Ikhtiar paling efektif mencegah berbagai konflik sejak awal adalah konsistensi penyelenggara dan aparat penegak hukum dalam menerapkan aturan. Pengabaian peserta pemilu pada beragam nasihat serta deklarasi damai diduga karena besarnya energi yang terlanjur diinvestasikan kandidat.

Akibatnya konsep bersabar dan mengalah menjadi tidak relevan ketika pertarungan harus dimenangkan. Sebaliknya ungkapan yang sangat populer dalam tiap kontestasi politik, "Lebih baik menang curang daripada kalah terhormat".

Seberapa relevan sebenarnya anjuran saling menghormati dan tidak mengumbar kelemahan atau kekurangan lawan politik di ruang publik?

Dalam berkampanye, mengumbar kelemahan serta kekurangan kandidat lain tidak dilarang, bahkan niscaya jika bertujuan untuk mencegah lahirnya pemimpin yang tidak memiliki kapabilitas dan bermasalah. Ketika setiap orang berhak memilih dan dipilih dalam kontestasi politik tidak dibarengi dengan semacam saringan untuk memastikan track record diantara para kandidat justru sangat berbahaya.

Bayangkan jika seseorang dengan reputasi serta prilaku yang buruk justru ditutup-tutupi, hanya karena memiliki banyak uang dan diusung partai politik lalu terpilih menjadi pemimpin lewat proses demokrasi. Bagaimana nasib masyarakat selama lima tahun masa kepemimpinannya? Bagaimana pula dengan legitimasi kekuasaannya jika belakangan prilaku buruknya di masa lalu terbuka ke publik, dan seterusnya.

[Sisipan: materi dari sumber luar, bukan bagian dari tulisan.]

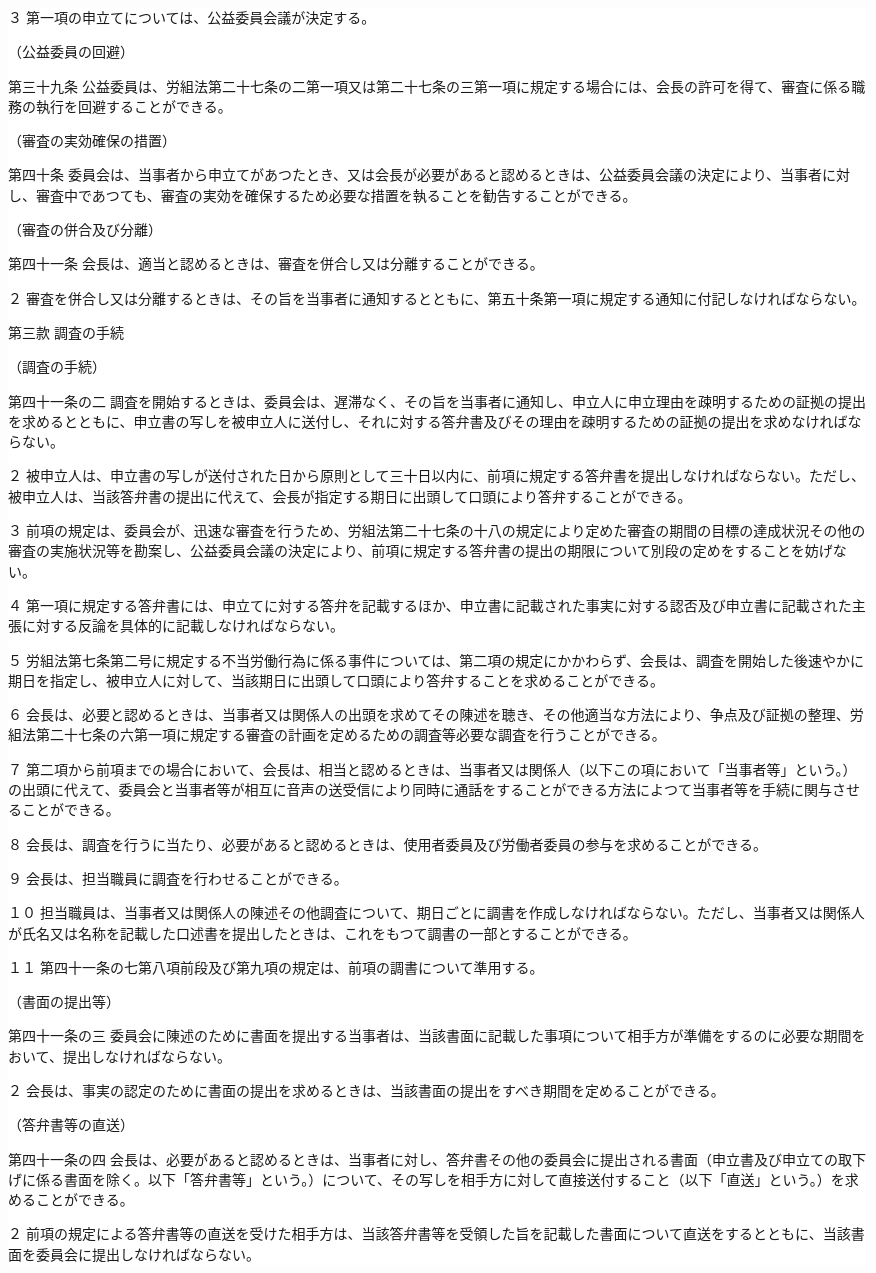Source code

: ３ 第一項の申立てについては、公益委員会議が決定する。

（公益委員の回避）

第三十九条 公益委員は、労組法第二十七条の二第一項又は第二十七条の三第一項に規定する場合には、会長の許可を得て、審査に係る職務の執行を回避することができる。

（審査の実効確保の措置）

第四十条 委員会は、当事者から申立てがあつたとき、又は会長が必要があると認めるときは、公益委員会議の決定により、当事者に対し、審査中であつても、審査の実効を確保するため必要な措置を執ることを勧告することができる。

（審査の併合及び分離）

第四十一条 会長は、適当と認めるときは、審査を併合し又は分離することができる。

２ 審査を併合し又は分離するときは、その旨を当事者に通知するとともに、第五十条第一項に規定する通知に付記しなければならない。

第三款 調査の手続

（調査の手続）

第四十一条の二 調査を開始するときは、委員会は、遅滞なく、その旨を当事者に通知し、申立人に申立理由を疎明するための証拠の提出を求めるとともに、申立書の写しを被申立人に送付し、それに対する答弁書及びその理由を疎明するための証拠の提出を求めなければならない。

２ 被申立人は、申立書の写しが送付された日から原則として三十日以内に、前項に規定する答弁書を提出しなければならない。ただし、被申立人は、当該答弁書の提出に代えて、会長が指定する期日に出頭して口頭により答弁することができる。

３ 前項の規定は、委員会が、迅速な審査を行うため、労組法第二十七条の十八の規定により定めた審査の期間の目標の達成状況その他の審査の実施状況等を勘案し、公益委員会議の決定により、前項に規定する答弁書の提出の期限について別段の定めをすることを妨げない。

４ 第一項に規定する答弁書には、申立てに対する答弁を記載するほか、申立書に記載された事実に対する認否及び申立書に記載された主張に対する反論を具体的に記載しなければならない。

５ 労組法第七条第二号に規定する不当労働行為に係る事件については、第二項の規定にかかわらず、会長は、調査を開始した後速やかに期日を指定し、被申立人に対して、当該期日に出頭して口頭により答弁することを求めることができる。

６ 会長は、必要と認めるときは、当事者又は関係人の出頭を求めてその陳述を聴き、その他適当な方法により、争点及び証拠の整理、労組法第二十七条の六第一項に規定する審査の計画を定めるための調査等必要な調査を行うことができる。

７ 第二項から前項までの場合において、会長は、相当と認めるときは、当事者又は関係人（以下この項において「当事者等」という。）の出頭に代えて、委員会と当事者等が相互に音声の送受信により同時に通話をすることができる方法によつて当事者等を手続に関与させることができる。

８ 会長は、調査を行うに当たり、必要があると認めるときは、使用者委員及び労働者委員の参与を求めることができる。

９ 会長は、担当職員に調査を行わせることができる。

１０ 担当職員は、当事者又は関係人の陳述その他調査について、期日ごとに調書を作成しなければならない。ただし、当事者又は関係人が氏名又は名称を記載した口述書を提出したときは、これをもつて調書の一部とすることができる。

１１ 第四十一条の七第八項前段及び第九項の規定は、前項の調書について準用する。

（書面の提出等）

第四十一条の三 委員会に陳述のために書面を提出する当事者は、当該書面に記載した事項について相手方が準備をするのに必要な期間をおいて、提出しなければならない。

２ 会長は、事実の認定のために書面の提出を求めるときは、当該書面の提出をすべき期間を定めることができる。

（答弁書等の直送）

第四十一条の四 会長は、必要があると認めるときは、当事者に対し、答弁書その他の委員会に提出される書面（申立書及び申立ての取下げに係る書面を除く。以下「答弁書等」という。）について、その写しを相手方に対して直接送付すること（以下「直送」という。）を求めることができる。

２ 前項の規定による答弁書等の直送を受けた相手方は、当該答弁書等を受領した旨を記載した書面について直送をするとともに、当該書面を委員会に提出しなければならない。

Hiruk-pikuk pilkada di masa kampanye yang dulunya mudah dijumpai dalam berbagai pawai, rapat umum, konser musik, jalan santai serta berbagai kegiatan yang melibatkan jumlah massa berskala besar yang karena pandemi memaksa para kandidat dan pendukungnya bergeser ke media daring.

Seringkali tidak disadari mengumbar kelemahan dan kekurangan calon lain lewat media daring berpotensi bersinggungan dengan Undang-undang Informasi dan Transaksi Elektronik. Namun selama materi kampanye tersebut belum termasuk kategori kampanye hitam dan masih dalam batas kampanye negatif belum bisa dianggap bermasalah.

Perseteruan antara Ilham Arief Sirajuddin yang dianggap representasi DILAN dengan Danny Pomanto (ADAMA) dalam konteks pemilihan Wali Kota Makassar masih jauh dari rumusan kampanye hitam.

Meskipun demikian sulit untuk tidak mengatakan kalau materi yang diperdebatkan keduanya masih terjebak euforia dan belum menyentuh subtansi permasalahan yang dihadapi pemilih serta agenda jangka panjang demi peningkatan kualitas hidup masyarakat.

Performa demokrasi yang lebih mengedepankan suasana pentas yang gegap-gempita layaknya sebuah festival atau pasar malam yang oleh Joseph Schumpeter diberi label "demokrasi pasar malam". Dalam "demokrasi pasar malam" para kandidat berlomba merebut dukungan pemilih dengan menawarkan kebutuhan jangka pendek.

Dalam gempita pasar malam atau festival, publik terjebak dalam euforia hingga abai terhadap subtansi kampanye kandidat yang melenceng jauh dari problem dasar yang sedang dihadapi pemilih. Akibatnya ketika kampanye konvensional karena situasi pandemi bergerak ke ranah daring otomatis efek euforia ikut bergeser ke dunia maya tanpa diikuti peningkatan kualitas wacana.

Berisiknya kehidupan berdemokrasi kita yang tercermin di masa-masa kampanye masih lebih baik dibanding praktik otoritarianisme berseragam demokrasi selama orde baru berkuasa.